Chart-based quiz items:
· · · · ·
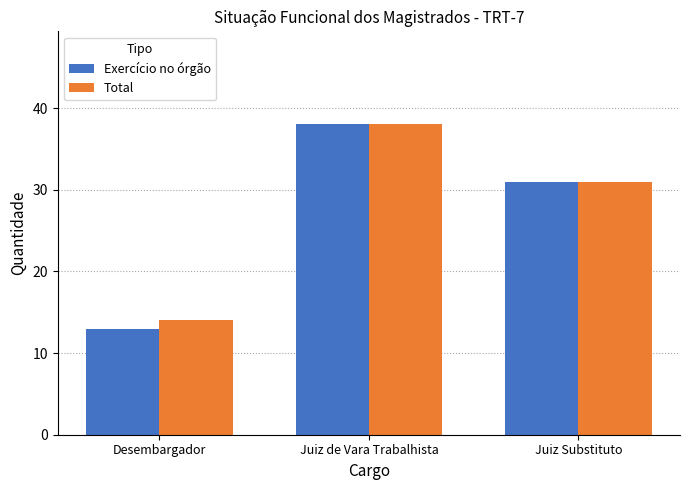

List the labels in order of Total value, largest first.

Juiz de Vara Trabalhista, Juiz Substituto, Desembargador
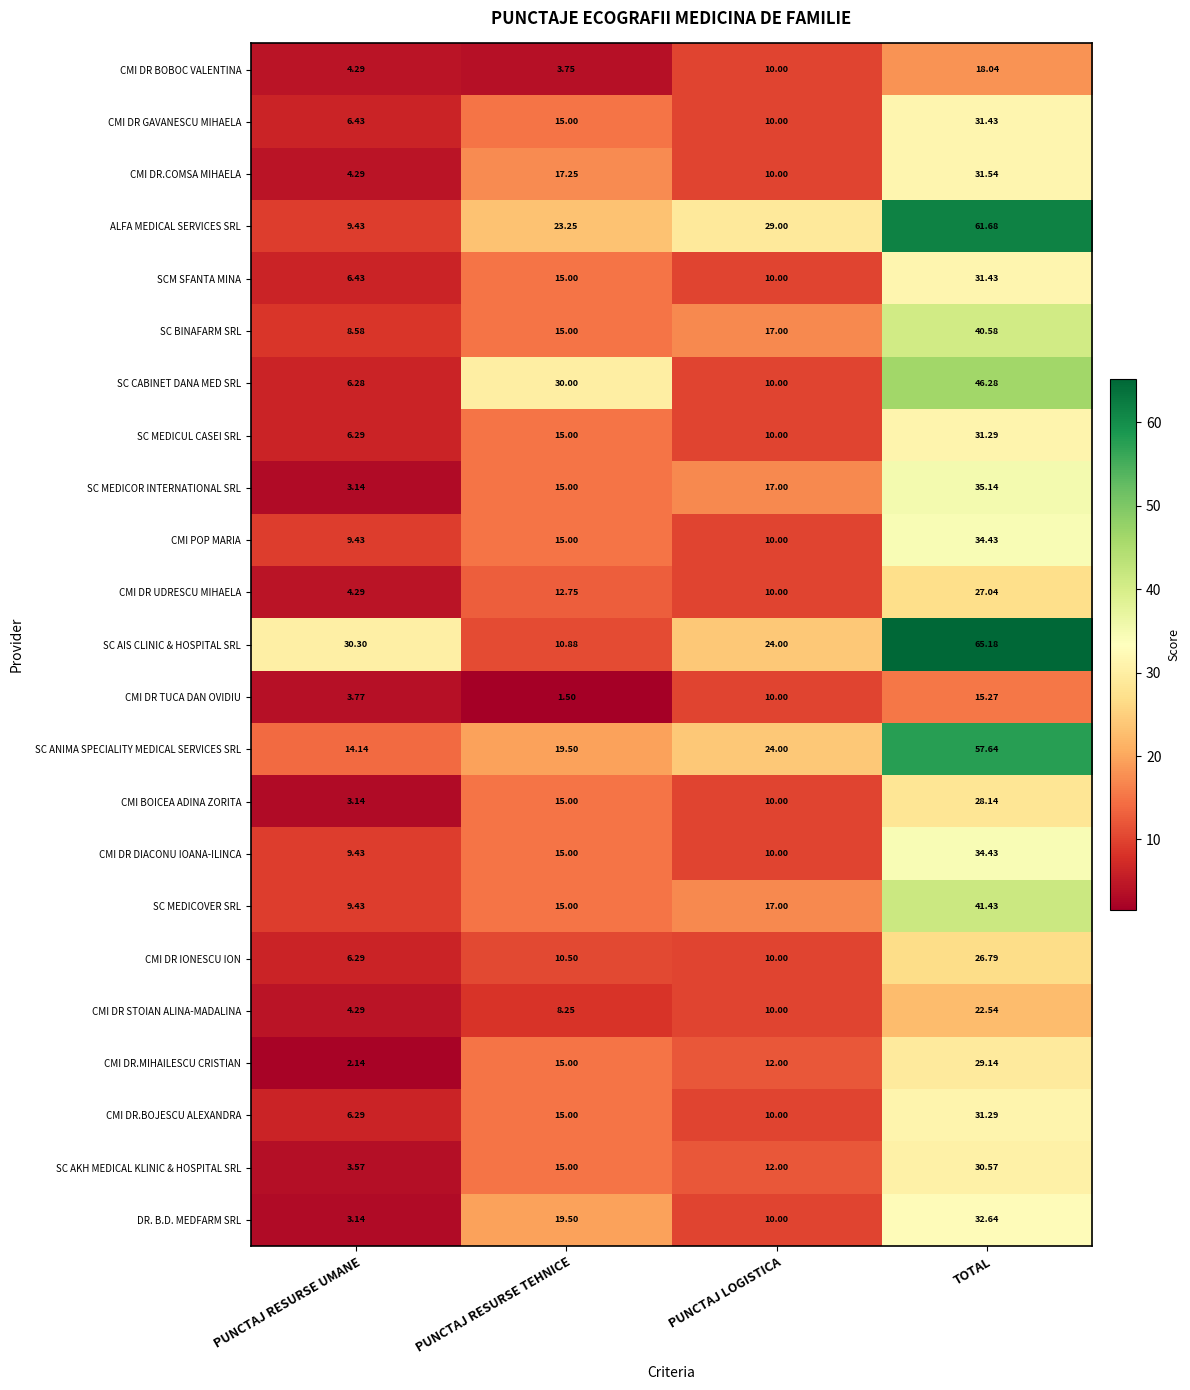

Which category has the highest value across all series?

TOTAL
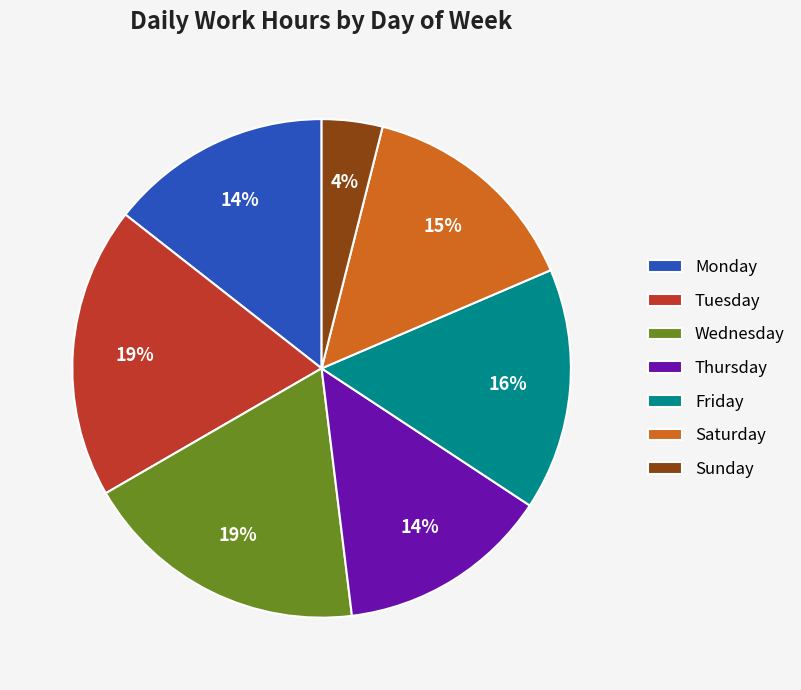

Does any single category account for the majority?

No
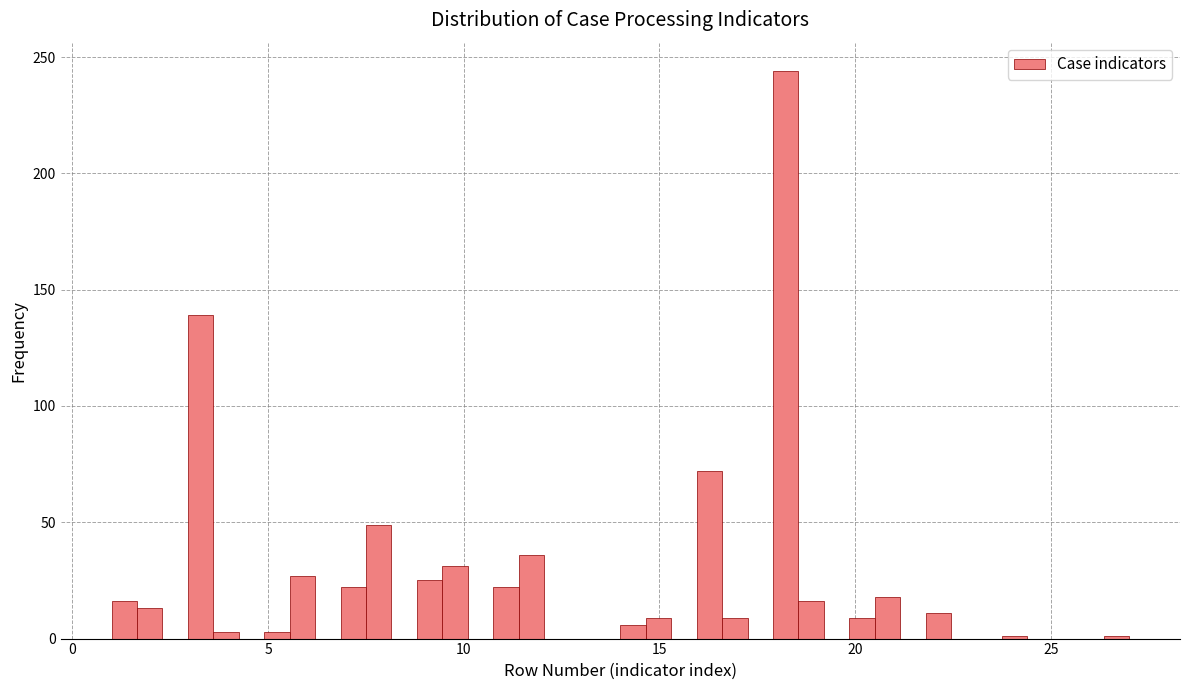

Read against the x-axis, roughly where is the centre of the tallest bar?

18.0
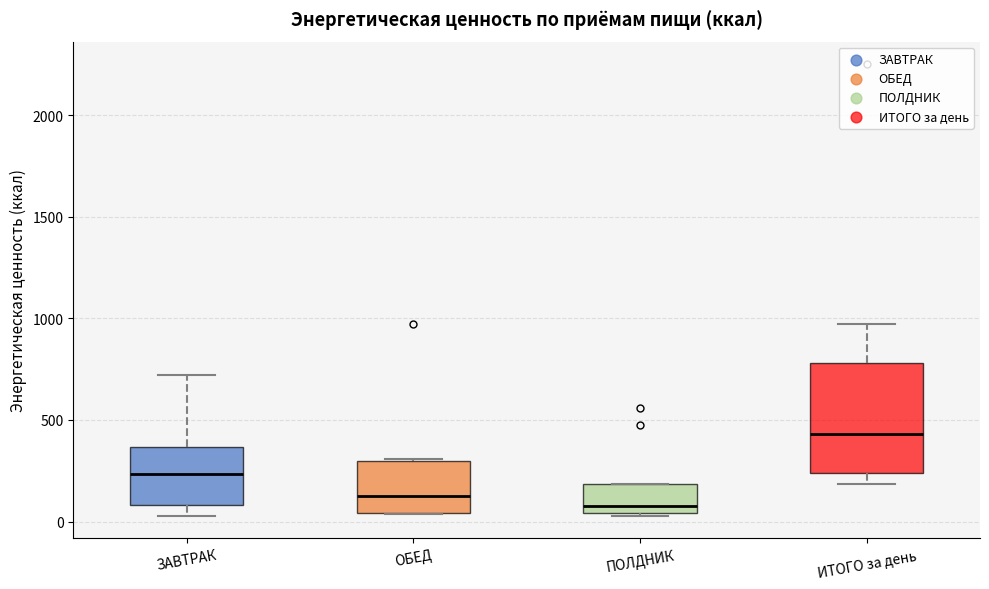

Reading left to right, transcribe this box plot: for each box, give where its median line is, the range the box spans, and where its two whiskers end, as read against the y-axis. The values are not printed on the chart, so give them approximately, as read against the axis.

ЗАВТРАК: median 250, box 100 to 350, whiskers 50 to 700
ОБЕД: median 150, box 50 to 300, whiskers 50 to 300
ПОЛДНИК: median 100, box 50 to 200, whiskers 50 to 200
ИТОГО за день: median 450, box 250 to 800, whiskers 200 to 950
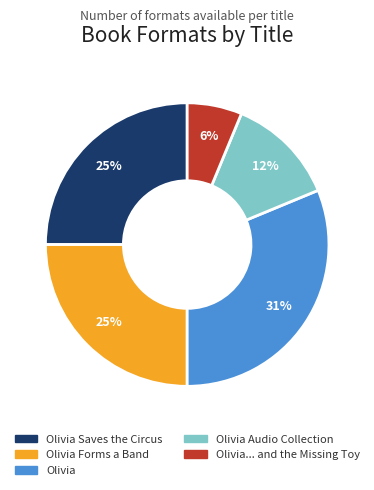

Which slice is the smallest?

Olivia... and the Missing Toy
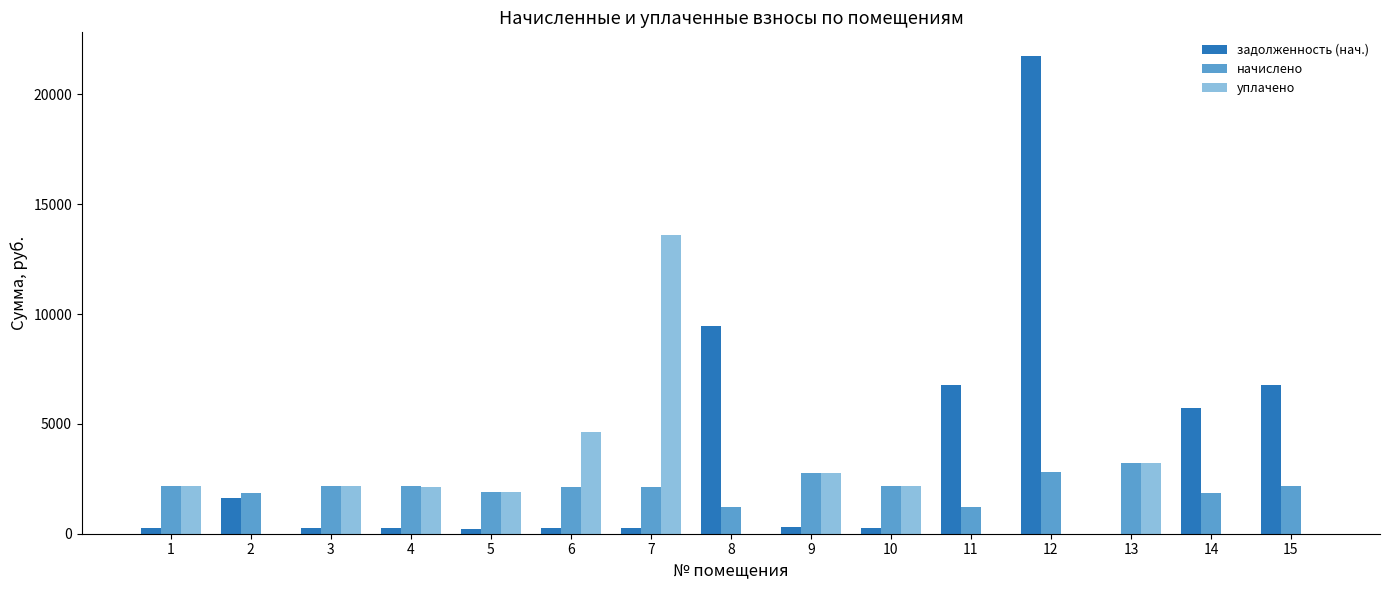

The value of уплачено at 12 is -6354.4. True or false?

False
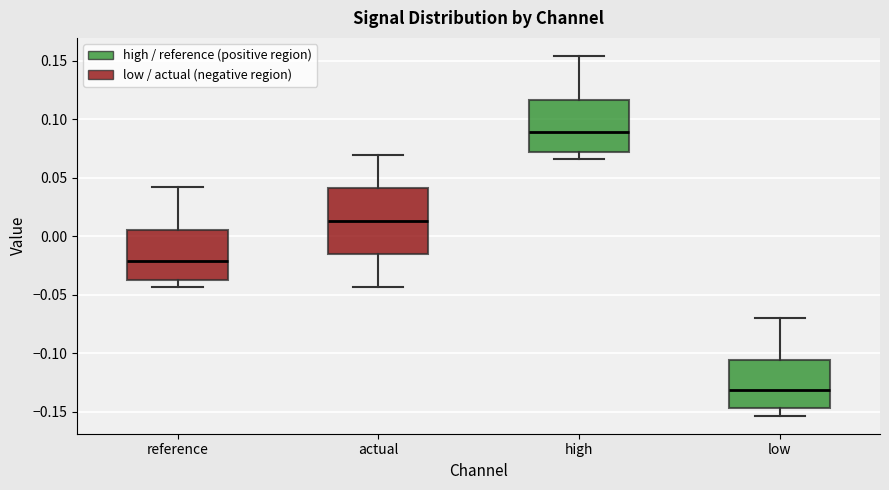

Where is the lower edge of the box for high on the y-axis? The values are not printed on the chart, so give them approximately, as read against the axis.

0.070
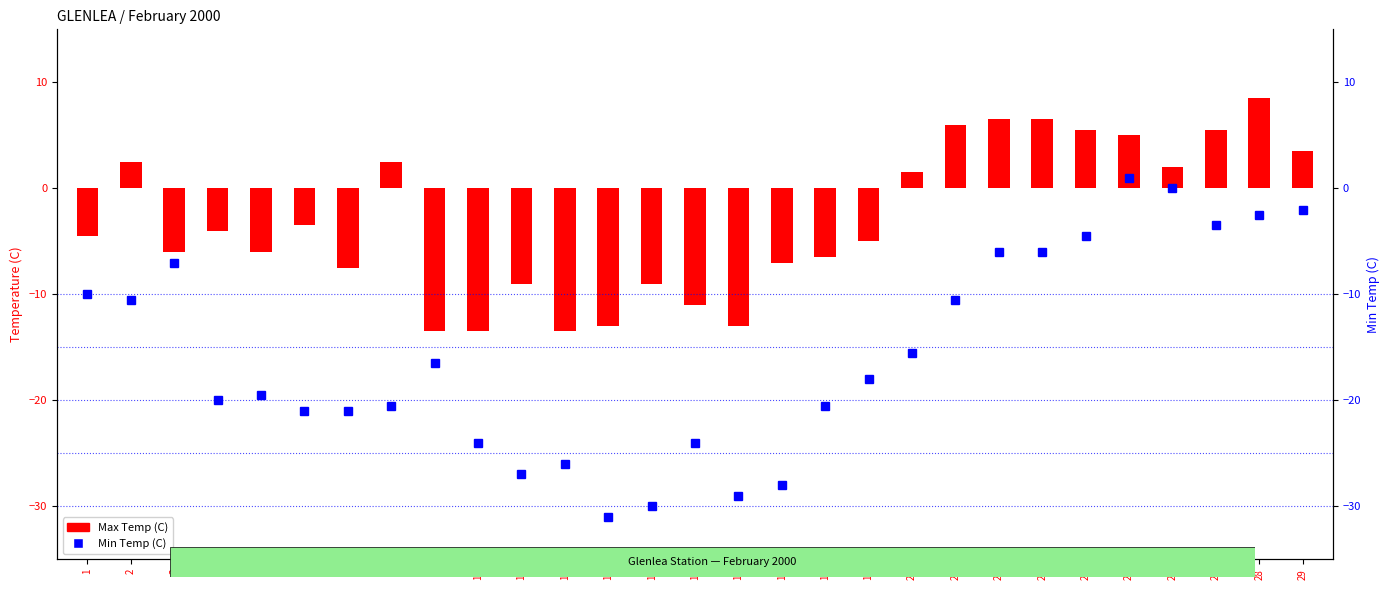

Rank the series at 14 from lowest to highest value.

Min Temp (C), Max Temp (C)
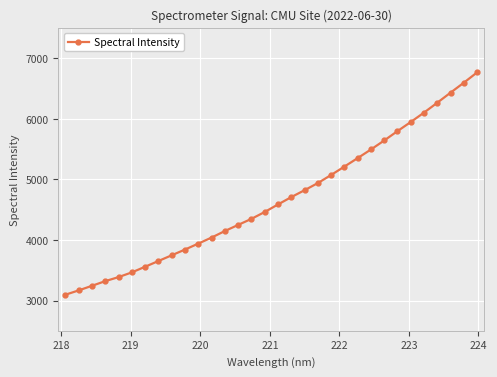

What is the average value?

4667.6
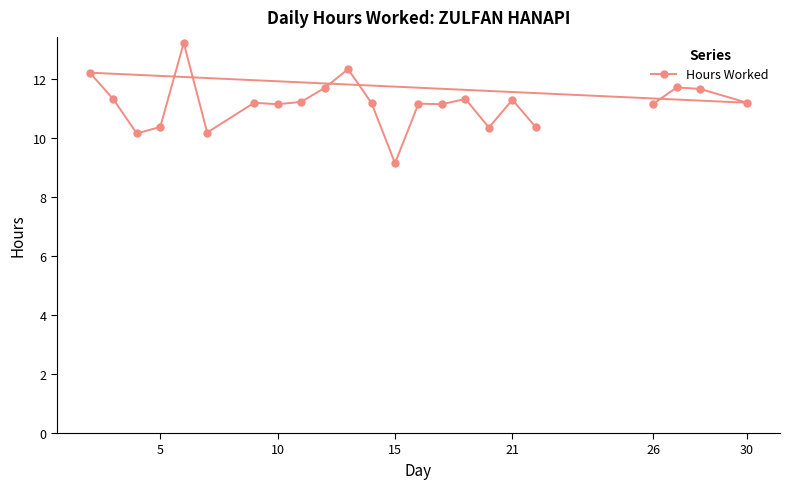

Does the chart display data point markers on the line(s)?

Yes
· · · · ·
Work instruction: Reproduce verbatim the lines of the data from the line containing "Min Temp (C), Max Temp (C)" through the end of the data, including both ends. Leave the pictures out.

Output:
Min Temp (C), Max Temp (C)

What is the average value?

4667.6

Does the chart display data point markers on the line(s)?

Yes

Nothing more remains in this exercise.